Patients with alpha-1 antitrypsin deficiency may develop a panniculitis.


Clinical findings:

(1) A patient may develop multiple, painful subcutaneous erythematous nodules and plaques.

(2) The lesions are most common on surfaces exposed to trauma.

(3) The nodules may drain a serosanguinous fluid and ulcerate.

(4) The patient may later develop other hallmarks of alpha-1 antitrypsin deficiency such as cirrhosis or emphysema.


Laboratory findings:

(1) Patients usually have a homozygous deficiency of alpha-1-antitrypsin, although lesions may develop in heterozygous patients.

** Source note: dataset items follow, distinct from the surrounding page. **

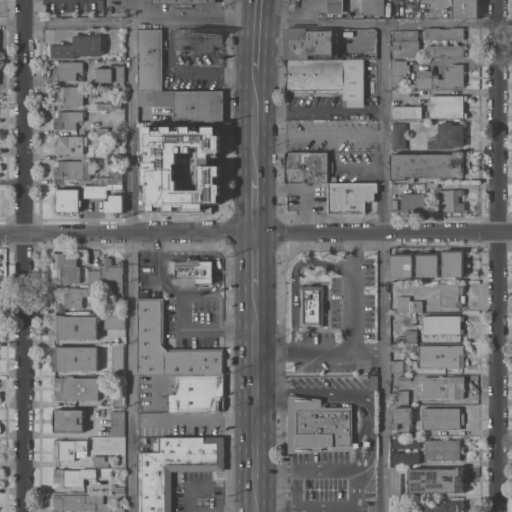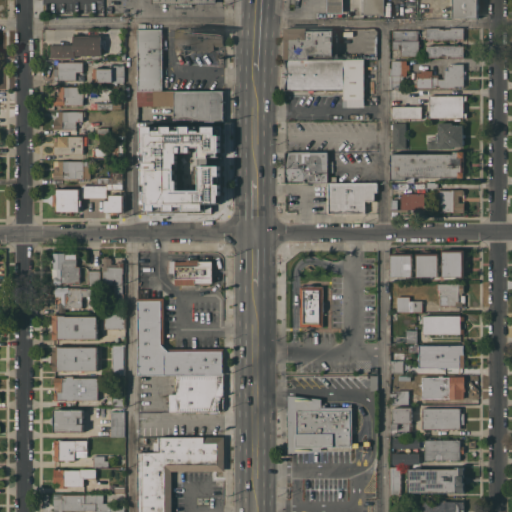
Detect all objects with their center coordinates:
building: (181, 1)
building: (182, 1)
building: (334, 6)
building: (335, 6)
building: (372, 6)
building: (374, 7)
building: (463, 9)
building: (465, 9)
road: (296, 14)
road: (255, 24)
building: (443, 33)
building: (445, 33)
road: (260, 35)
building: (198, 39)
building: (202, 40)
building: (405, 41)
building: (406, 41)
building: (311, 44)
road: (170, 45)
building: (79, 46)
building: (77, 47)
building: (443, 50)
building: (444, 50)
building: (150, 59)
road: (459, 61)
building: (321, 66)
building: (67, 70)
building: (68, 70)
road: (214, 72)
building: (397, 72)
building: (398, 73)
building: (107, 74)
building: (110, 74)
building: (451, 76)
building: (328, 77)
building: (442, 77)
building: (423, 78)
road: (449, 92)
building: (68, 95)
building: (71, 95)
building: (188, 103)
building: (105, 106)
building: (445, 106)
building: (448, 106)
building: (405, 111)
road: (322, 112)
building: (407, 112)
building: (66, 119)
building: (68, 119)
road: (259, 125)
building: (103, 130)
building: (397, 135)
building: (399, 136)
building: (446, 136)
building: (448, 136)
building: (175, 137)
building: (67, 144)
building: (72, 144)
building: (103, 155)
building: (425, 165)
building: (427, 165)
building: (306, 166)
building: (308, 167)
building: (67, 169)
building: (72, 169)
building: (334, 178)
building: (173, 183)
building: (433, 185)
building: (103, 186)
building: (349, 196)
building: (350, 197)
building: (66, 199)
building: (68, 200)
building: (451, 200)
building: (452, 200)
building: (411, 201)
building: (113, 202)
building: (410, 202)
road: (259, 203)
building: (115, 204)
road: (256, 228)
road: (131, 255)
road: (502, 255)
road: (28, 256)
road: (259, 259)
building: (451, 263)
building: (454, 263)
building: (402, 264)
building: (400, 265)
building: (426, 265)
building: (427, 265)
building: (64, 267)
building: (65, 268)
road: (384, 268)
building: (192, 271)
building: (192, 271)
building: (111, 275)
building: (94, 277)
building: (114, 277)
road: (295, 278)
road: (353, 289)
building: (451, 293)
building: (450, 294)
building: (70, 297)
building: (70, 297)
building: (407, 304)
building: (409, 304)
building: (310, 306)
building: (312, 306)
road: (183, 308)
building: (114, 320)
building: (115, 323)
building: (440, 324)
building: (443, 324)
building: (75, 326)
building: (73, 327)
building: (408, 337)
building: (171, 347)
building: (413, 348)
road: (321, 350)
building: (440, 355)
building: (441, 356)
building: (74, 358)
building: (75, 358)
building: (117, 358)
building: (118, 359)
building: (177, 363)
building: (397, 366)
road: (507, 369)
building: (374, 382)
building: (440, 387)
building: (442, 387)
building: (75, 388)
building: (76, 388)
road: (315, 392)
building: (198, 394)
building: (401, 396)
building: (400, 397)
building: (118, 399)
road: (257, 401)
road: (507, 402)
building: (440, 418)
building: (443, 418)
building: (67, 420)
building: (69, 420)
road: (201, 421)
building: (402, 421)
building: (116, 423)
building: (118, 423)
building: (316, 425)
building: (318, 425)
building: (406, 442)
building: (409, 443)
building: (68, 449)
building: (70, 449)
building: (441, 449)
building: (443, 449)
building: (111, 457)
building: (404, 458)
building: (407, 458)
building: (100, 461)
building: (173, 466)
building: (175, 467)
road: (340, 467)
building: (71, 476)
building: (79, 479)
building: (396, 480)
building: (435, 480)
building: (436, 480)
building: (79, 502)
building: (82, 503)
building: (441, 506)
building: (443, 506)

(2) Bacterial cultures are negative.


Microscopic features:

(1) There is a lobular panniculitis with neutrophils, lymphocytes and macrophages.

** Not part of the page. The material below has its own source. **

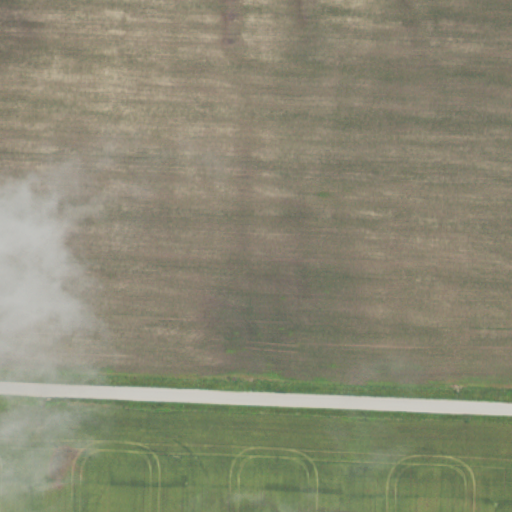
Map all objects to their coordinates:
road: (256, 402)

(2) Collagen is destroyed as the lesion progresses. Lobules of adipose tissue may become detached and surrounded by an inflammatory cell infiltrate.

(3) Liquefactive necrosis may develop in lesions that go on to drain and ulcerate.

(4) Vascular lesions may be present.

(5) Immunofluorescent staining for IgM and C3 may be positive.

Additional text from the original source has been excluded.